Crunchpad fans were stunned on Monday to hear the news that the ChrunchPad tablet computer has officially died. Michael Arrington, the founder of the blog site Techcrunch, announced the end today of the CrunchPad bumpy saga. Strangely, just a few days before the CrunchPad was to make its long awaited debut, the announcement came out that legal issues have killed the CrunchPad.
The CrunchPad was announced just about a year ago by Arrington as a “dead, simple web tablet”. The CrunchPad was marketed as a cheap and very simple Web-browsing device only with a 12-inch touch screen. CrunchPad was going to be a small device priced in the sub-$300 range and would be able to send simple email and allow for Web-browsing on your couch or any other comfortable spot.
The CrunchPad had a prototype video that was released and that was enough for Popular Mechanics to name it one of the “most brilliant” products in 2009. CrunchPad wasn’t even a real product yet, just an idea on a video, and it was winning awards.
But today CrunchPad emotions are running high across the Internet as soon as the news was announced that the CrunchPad was not to be after all. The official statement by Arrington read: “Bizarrely, we were being notified that we were no longer involved with the project. [Fusion Garage CEO] Chandra [Rathakrishnan] said that based on pressure from his shareholders he had decided to move forward and sell the device directly through Fusion Garage, without our involvement.”
There is currently lots of talk of lawsuits and legal-ease floating through the blogosphere today when it comes to the CrunchPad demise. But you don’t have to look too far to quickly realize there was a ton of skepticism about the CrunchPad for some time. With the announcement of a tablet device from the gargantuan market-leader Apple, that put the viability of the CrunchPad in question.

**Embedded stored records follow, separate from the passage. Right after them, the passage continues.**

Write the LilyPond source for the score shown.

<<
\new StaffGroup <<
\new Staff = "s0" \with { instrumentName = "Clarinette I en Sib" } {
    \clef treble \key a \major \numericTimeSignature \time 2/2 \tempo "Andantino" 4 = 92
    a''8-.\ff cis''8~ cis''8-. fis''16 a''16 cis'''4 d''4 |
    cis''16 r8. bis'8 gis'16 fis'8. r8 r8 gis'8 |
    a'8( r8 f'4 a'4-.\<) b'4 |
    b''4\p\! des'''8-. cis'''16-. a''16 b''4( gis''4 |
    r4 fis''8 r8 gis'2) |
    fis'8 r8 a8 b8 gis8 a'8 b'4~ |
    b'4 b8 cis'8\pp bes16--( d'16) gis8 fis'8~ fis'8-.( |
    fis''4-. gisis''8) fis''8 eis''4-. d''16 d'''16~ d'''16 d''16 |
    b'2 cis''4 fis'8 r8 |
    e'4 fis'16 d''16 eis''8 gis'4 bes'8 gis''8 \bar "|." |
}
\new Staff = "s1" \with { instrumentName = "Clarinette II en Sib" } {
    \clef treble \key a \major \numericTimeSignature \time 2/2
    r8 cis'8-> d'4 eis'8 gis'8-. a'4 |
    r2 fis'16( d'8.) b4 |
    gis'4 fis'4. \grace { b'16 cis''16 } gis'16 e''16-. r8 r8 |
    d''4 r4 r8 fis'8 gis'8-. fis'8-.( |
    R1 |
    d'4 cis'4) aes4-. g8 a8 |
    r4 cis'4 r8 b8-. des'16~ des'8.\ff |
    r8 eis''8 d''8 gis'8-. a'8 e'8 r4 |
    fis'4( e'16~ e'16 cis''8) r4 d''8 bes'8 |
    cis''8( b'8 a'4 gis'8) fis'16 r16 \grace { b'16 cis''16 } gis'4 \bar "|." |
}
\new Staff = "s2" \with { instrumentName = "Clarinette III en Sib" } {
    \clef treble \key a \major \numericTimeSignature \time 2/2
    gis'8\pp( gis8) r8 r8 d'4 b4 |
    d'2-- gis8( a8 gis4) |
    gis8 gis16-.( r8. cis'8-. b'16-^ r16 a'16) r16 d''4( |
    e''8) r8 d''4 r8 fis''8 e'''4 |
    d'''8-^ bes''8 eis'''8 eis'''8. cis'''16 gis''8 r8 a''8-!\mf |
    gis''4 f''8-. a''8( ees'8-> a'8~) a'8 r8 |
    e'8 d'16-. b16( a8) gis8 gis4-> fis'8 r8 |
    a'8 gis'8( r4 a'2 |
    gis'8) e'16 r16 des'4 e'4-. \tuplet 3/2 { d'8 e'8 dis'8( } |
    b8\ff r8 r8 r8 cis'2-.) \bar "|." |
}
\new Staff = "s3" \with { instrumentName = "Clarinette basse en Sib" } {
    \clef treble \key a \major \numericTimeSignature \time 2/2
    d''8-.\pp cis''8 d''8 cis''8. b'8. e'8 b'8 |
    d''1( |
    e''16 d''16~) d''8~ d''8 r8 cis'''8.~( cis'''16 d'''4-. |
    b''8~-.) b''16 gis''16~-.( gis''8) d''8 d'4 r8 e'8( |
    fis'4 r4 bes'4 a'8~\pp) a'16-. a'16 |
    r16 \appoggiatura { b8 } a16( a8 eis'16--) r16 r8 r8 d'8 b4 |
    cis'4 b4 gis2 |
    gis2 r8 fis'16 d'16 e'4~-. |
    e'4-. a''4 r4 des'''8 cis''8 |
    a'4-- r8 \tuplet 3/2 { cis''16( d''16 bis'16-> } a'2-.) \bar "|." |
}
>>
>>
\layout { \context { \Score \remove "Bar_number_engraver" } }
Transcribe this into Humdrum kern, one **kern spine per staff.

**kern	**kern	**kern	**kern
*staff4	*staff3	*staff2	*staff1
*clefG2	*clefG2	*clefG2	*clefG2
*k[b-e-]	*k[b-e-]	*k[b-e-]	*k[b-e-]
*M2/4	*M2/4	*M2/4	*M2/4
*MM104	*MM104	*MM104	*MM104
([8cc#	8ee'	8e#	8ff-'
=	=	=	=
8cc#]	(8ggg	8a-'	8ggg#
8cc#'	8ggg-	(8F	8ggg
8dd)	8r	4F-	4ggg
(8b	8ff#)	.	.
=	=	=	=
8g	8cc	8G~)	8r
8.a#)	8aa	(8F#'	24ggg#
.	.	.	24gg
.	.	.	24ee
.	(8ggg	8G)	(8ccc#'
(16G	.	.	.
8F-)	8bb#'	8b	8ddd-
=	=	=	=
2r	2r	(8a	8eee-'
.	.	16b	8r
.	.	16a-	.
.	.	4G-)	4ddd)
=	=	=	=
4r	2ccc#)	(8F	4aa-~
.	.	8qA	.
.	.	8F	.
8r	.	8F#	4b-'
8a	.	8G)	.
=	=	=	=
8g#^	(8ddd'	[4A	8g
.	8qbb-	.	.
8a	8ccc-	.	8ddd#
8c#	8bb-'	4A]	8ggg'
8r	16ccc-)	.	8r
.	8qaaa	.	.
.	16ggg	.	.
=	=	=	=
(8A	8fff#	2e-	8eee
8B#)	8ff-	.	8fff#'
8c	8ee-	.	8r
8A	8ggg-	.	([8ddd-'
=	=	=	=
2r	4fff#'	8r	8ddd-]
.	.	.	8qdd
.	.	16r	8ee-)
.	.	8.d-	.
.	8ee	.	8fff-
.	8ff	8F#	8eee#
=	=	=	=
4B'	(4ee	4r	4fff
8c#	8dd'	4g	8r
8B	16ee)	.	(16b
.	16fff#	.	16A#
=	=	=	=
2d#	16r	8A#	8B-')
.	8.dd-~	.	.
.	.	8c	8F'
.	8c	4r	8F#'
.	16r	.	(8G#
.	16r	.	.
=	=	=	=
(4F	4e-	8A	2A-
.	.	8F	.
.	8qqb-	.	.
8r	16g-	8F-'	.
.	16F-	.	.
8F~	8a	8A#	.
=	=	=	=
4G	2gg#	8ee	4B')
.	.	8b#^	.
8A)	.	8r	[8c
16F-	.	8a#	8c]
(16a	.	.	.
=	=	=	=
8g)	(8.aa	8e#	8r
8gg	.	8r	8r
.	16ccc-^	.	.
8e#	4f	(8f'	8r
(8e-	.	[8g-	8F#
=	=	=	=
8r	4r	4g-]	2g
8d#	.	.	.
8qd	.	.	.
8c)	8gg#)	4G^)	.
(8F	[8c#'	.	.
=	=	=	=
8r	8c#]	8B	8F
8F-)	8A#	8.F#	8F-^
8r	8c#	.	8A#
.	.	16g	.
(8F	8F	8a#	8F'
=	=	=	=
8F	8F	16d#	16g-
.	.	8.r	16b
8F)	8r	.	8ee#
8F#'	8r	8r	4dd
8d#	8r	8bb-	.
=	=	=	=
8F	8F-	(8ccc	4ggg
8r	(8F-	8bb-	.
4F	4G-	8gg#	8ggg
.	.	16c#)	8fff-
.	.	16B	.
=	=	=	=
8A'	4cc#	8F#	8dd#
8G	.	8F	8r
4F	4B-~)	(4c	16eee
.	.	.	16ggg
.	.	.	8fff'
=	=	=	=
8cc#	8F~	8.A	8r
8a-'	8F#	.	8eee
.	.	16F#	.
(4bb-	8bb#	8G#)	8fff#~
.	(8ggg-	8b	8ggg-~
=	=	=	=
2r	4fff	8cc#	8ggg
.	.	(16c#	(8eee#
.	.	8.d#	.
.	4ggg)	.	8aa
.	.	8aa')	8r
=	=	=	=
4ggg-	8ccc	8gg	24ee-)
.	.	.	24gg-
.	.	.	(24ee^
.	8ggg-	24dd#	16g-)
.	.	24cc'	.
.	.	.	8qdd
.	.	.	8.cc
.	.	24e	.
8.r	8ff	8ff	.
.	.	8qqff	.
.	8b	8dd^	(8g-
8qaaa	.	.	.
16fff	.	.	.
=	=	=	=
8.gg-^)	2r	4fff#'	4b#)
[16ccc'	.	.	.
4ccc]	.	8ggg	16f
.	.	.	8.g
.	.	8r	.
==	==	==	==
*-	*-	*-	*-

Then there was the fact that Arrington, normally fairly vocal, had been very quiet since the summer about the CrunchPad. There was no indication from Arrington, TechCrunch or anywhere else that the CrunchPad may not come to fruition. There was some talk that the costs of the device may not lend it be manufactured and sold for the under $300 price tag that was previously stated.
In our world of ever decreasing prices on simple laptop computers I personally can’t imagine spending $300 on a Web-only device. I am totally Web-addicted and love to surf while sitting on my couch with my laptop. I like knowing that I have a full size keyboard so that I can post comments and send easy or complex emails as the mood strikes. I do not need a dumbed-down version of a laptop to surf the Web. With the economy as tight as it is and with disposable income fairly limited it just doesn’t seem like the never-to-be CrumchPad would have been a good buy anyway.